Practice: confusion matrix terminology
Confusion matrix questions
Imagine a spam filter model where emails labeled 1 = spam, 0 = not spam.
If a spam email is incorrectly classified as not spam, what kind of error is this?
- A false positive
- A true positive
- A false negative
- A true negative
Confusion matrix questions
In an intrusion detection system, 1 = intrusion, 0 = safe.
If the system misses an actual intrusion and classifies it as safe, this is a:
- A false positive
- A true positive
- A false negative
- A true negative
Confusion matrix questions
In a medical test for a disease, 1 = diseased, 0 = healthy.
If a healthy patient is incorrectly diagnosed as diseased, that’s a:
- A false positive
- A true positive
- A false negative
- A true negative
Metrics other than accuracy
Now that we understand the different types of errors, we can explore metrics that better capture model performance when accuracy falls short, especially for imbalanced datasets.
We’ll start with three key ones:
- Precision
- Recall
- F1-score
Precision and recall
Let’s revisit our fraud detection scenario. The circle below represents all transactions predicted as fraud by an imaginary toy model designed to detect fraudulent activity.
![]()
Intuition behind the two metrics
- Precision: Of all the transactions predicted as fraud, how many were actually fraud?
- High precision \(\rightarrow\) few false alarms (low false positives).
- Recall: Of all the actual fraud cases, how many did the model catch?
- High recall \(\rightarrow\) few missed frauds (low false negatives).
Trade-off between precision and recall
- Increasing recall often decreases precision, and vice versa.
- Example:
- Predict “fraud” for every transaction \(\rightarrow\) perfect recall, terrible precision.
- Predict “fraud” only when 100% sure \(\rightarrow\) high precision, low recall.
The right balance depends on the application and cost of errors.
F1-score
- Sometimes, we want a single metric that balances precision and recall.
- The F1-score is the harmonic mean of the two:
\[
F1 = 2 \times \frac{\text{Precision} \times \text{Recall}}{\text{Precision} + \text{Recall}}
\]
- High F1 means both precision and recall are strong.
- Useful when we care about both false positives and false negatives.
Summary
Accuracy |
Overall correctness |
Model gets most predictions right |
Precision |
Quality of positive predictions |
Few false alarms |
Recall |
Quantity of true positives caught |
Few missed positives |
F1-score |
Balance of precision & recall |
Both precision and recall are high |
iClicker Exercise 9.1
Select all of the following statements which are TRUE.

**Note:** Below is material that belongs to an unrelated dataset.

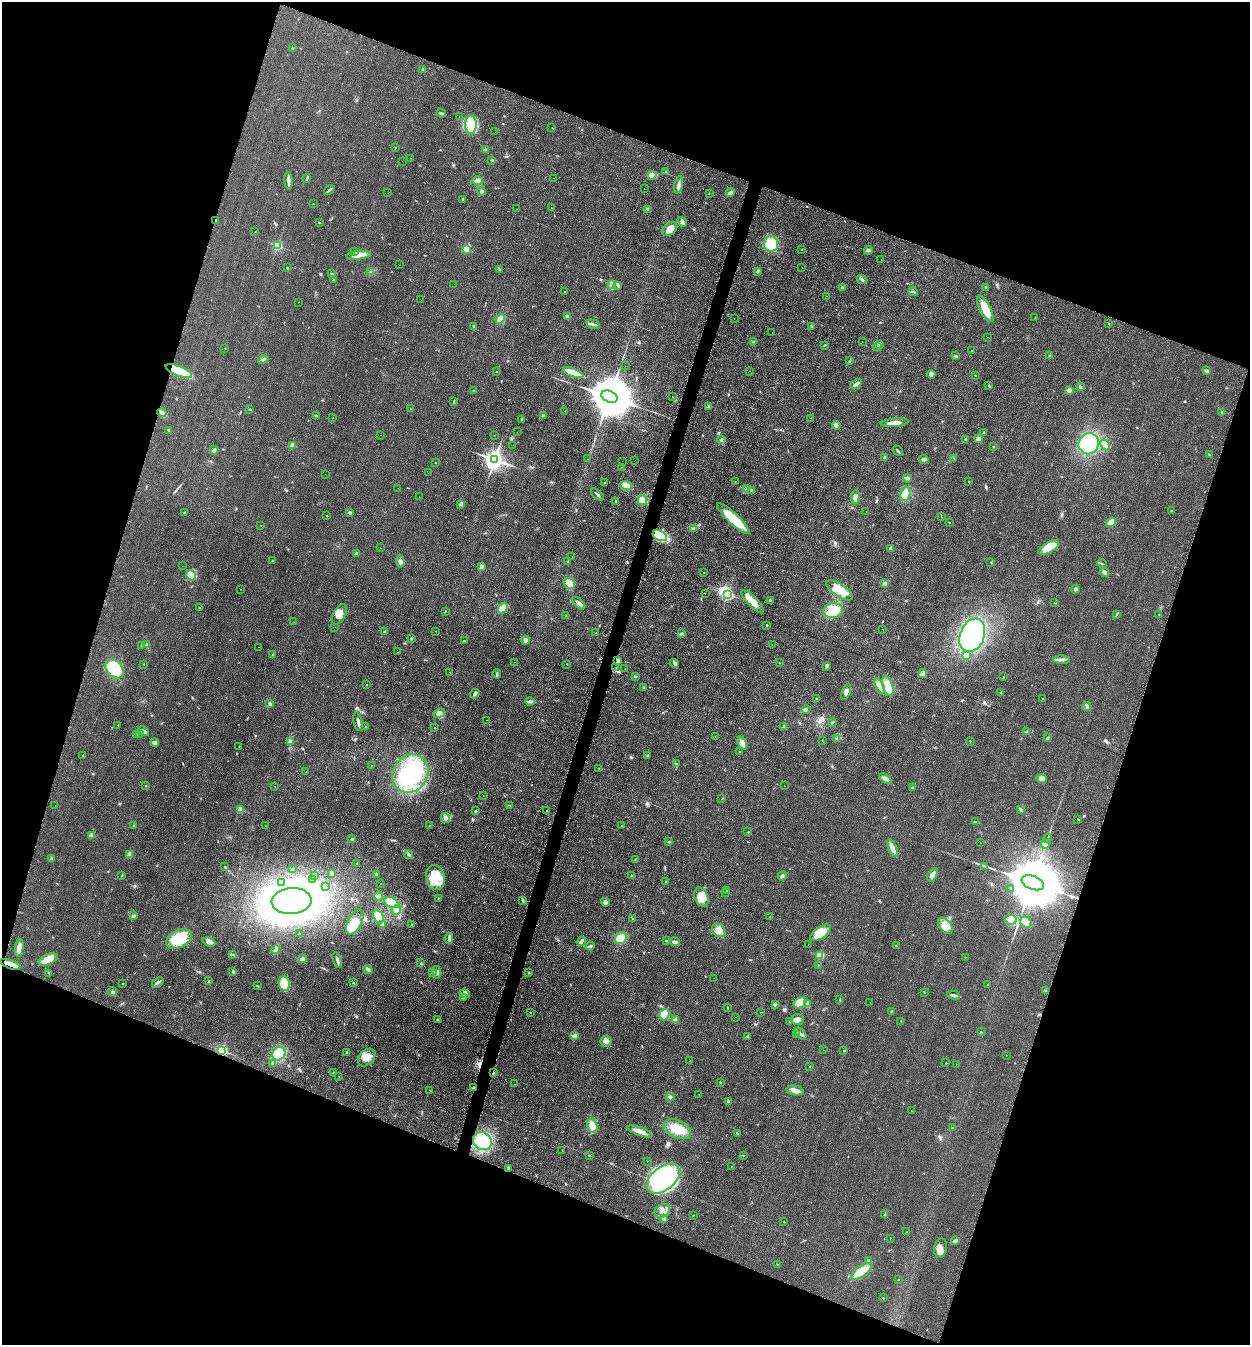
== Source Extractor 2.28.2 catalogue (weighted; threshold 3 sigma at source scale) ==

- In medical diagnosis, false positives are more damaging than false negatives (assume “positive” means the person has a disease, “negative” means they don’t).

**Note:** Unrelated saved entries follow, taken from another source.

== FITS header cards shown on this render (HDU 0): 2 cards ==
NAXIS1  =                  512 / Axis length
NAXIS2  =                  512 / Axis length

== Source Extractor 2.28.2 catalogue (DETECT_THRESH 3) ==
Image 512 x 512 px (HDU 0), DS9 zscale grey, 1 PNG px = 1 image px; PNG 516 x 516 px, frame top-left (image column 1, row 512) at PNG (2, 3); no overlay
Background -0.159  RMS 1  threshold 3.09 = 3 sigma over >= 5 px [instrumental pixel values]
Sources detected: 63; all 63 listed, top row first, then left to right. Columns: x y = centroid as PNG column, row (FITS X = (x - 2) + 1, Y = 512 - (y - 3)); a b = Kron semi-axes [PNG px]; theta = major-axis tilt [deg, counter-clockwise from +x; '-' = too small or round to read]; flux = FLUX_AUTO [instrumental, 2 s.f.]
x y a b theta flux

- In spam classification, false positives are more damaging than false negatives (assume “positive” means the email is spam, “negative” means they it’s not).
- If method A gets a higher accuracy than method B, that means its precision is also higher.

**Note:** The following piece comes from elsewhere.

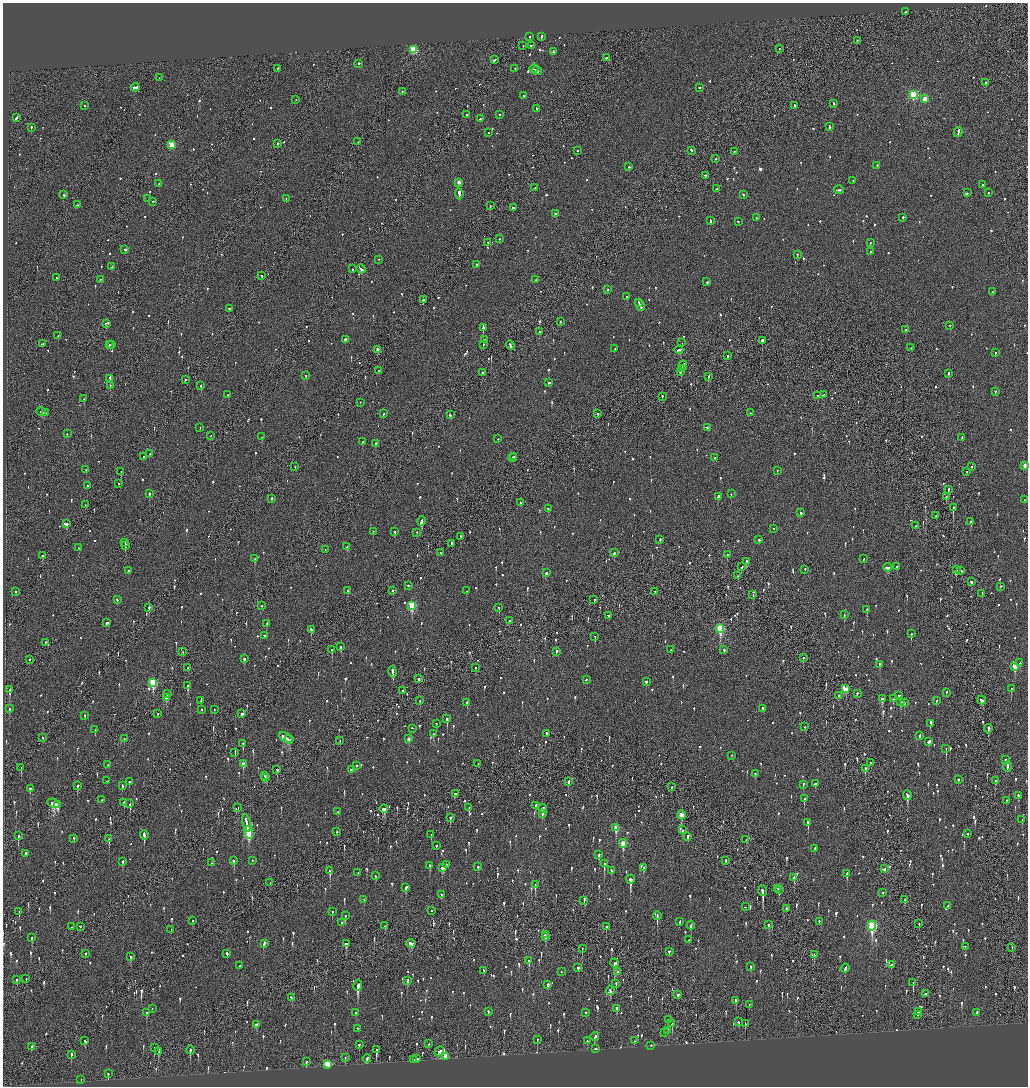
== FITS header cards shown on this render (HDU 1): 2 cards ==
NAXIS1  =                 2051
NAXIS2  =                 2168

- If method A gets a higher accuracy than method B, that means its recall is also higher.
Counter examples
Method A - higher accuracy but lower precision
Method B - lower accuracy but higher precision
Takeaway
- Accuracy summarizes overall correctness but hides class-specific behaviour.
- You can have high accuracy but poor precision or recall,
especially in imbalanced datasets.
- Always check multiple metrics before deciding which model is better.